Though my seat was shaking like I was on one of those ancient wooden roller coasters in the Wisconsin Dells, the blood orange glow beginning to seep over the barren land made it bearable. The dirt path that my car forced itself onto seemed to go on and on and on until finally, I felt the equivalent of land ho for a pirate: Paved Road.

“HELL YEAH!” I shouted, unable to contain my excitement [sorry, mom].

I still had a five hour drive to go, but the thought of my car being on a highway was an image of pure luxury that I never thought I’d be able to afford again. Five hours down the road, I began to feel the effects of my short-lived nap and decided to treat myself to a coffee.

“That’ll be $4.78,” stated the monotoned barista.

I opened my purse and reached in to grab my wallet. Moving my hand around like a magician searching for his rabbit, I realized this magic trick was not going to be so magic after all. The rabbit–my wallet– was not there. The wallet was in the canyon. I. Left. My. Wallet. In. The. Canyon.

After digging in the pockets of jackets I’ve never even worn before and looking in every bag imaginable, I spotted a glimmer of hope: A credit card.
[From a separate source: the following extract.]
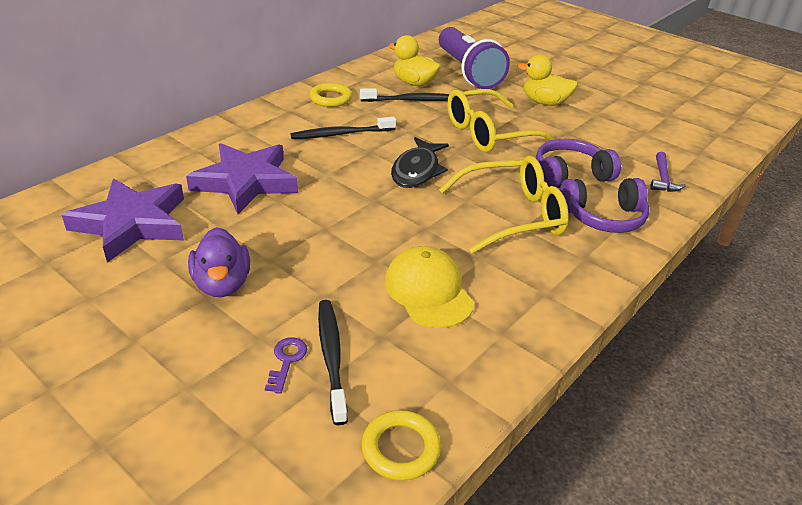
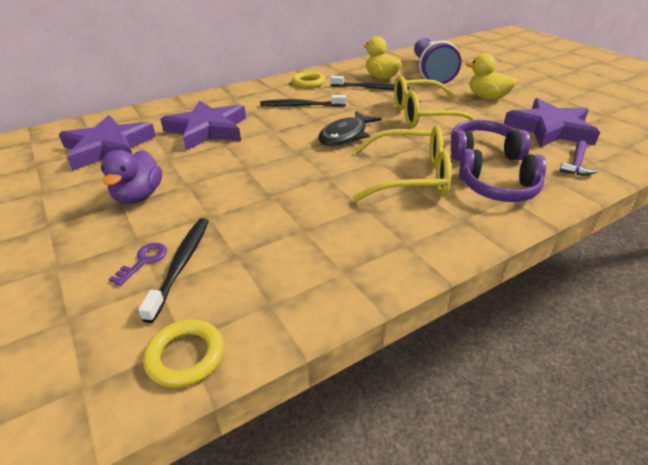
camera: 20 degrees right, 0 degrees up
(428, 291) = (298, 226): yellow cap -> none
(623, 138) = (549, 129): none -> purple star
One of the cards must have slipped out of my wallet before I brought it inside and thus I still had a way to make my way across America without hitchhiking.
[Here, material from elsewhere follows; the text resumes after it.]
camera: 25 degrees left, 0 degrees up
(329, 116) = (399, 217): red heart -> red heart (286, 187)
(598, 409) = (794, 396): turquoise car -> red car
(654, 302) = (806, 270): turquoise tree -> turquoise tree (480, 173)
Handing the annoyed barista my lifeline, I hopped back into the car and went to finish the last stretch of my day’s journey. Plopping down on the bed in my AirBnb, I looked up the number for Chaco Culture National Park and pressed call. To my surprise, a familiar voice answered the call.

“Hi, this is Raven. I–“

“Oh! Raven! Hi! How are you?! Did you make it out okay?!!”

“Yeah, so -um- about that…I kinda left my wallet with my ID and all of my credit cards there in the canyon and I’m kinda six hours away now and I was kinda wondering if maybe–“

“Oh no! Let me go see if I can find it.”

Long story short, this saint ended up finding my wallet and shipping it all of the way to me in California.

I don’t know if there’s a certain amount of luck we are allotted per lifetime, but if so, I’m really going to be hurting at the end of this marathon.

Tse’ Bit’ai Rock

I would like to dedicate this blog post to my guardian angel: Thank you for working overtime.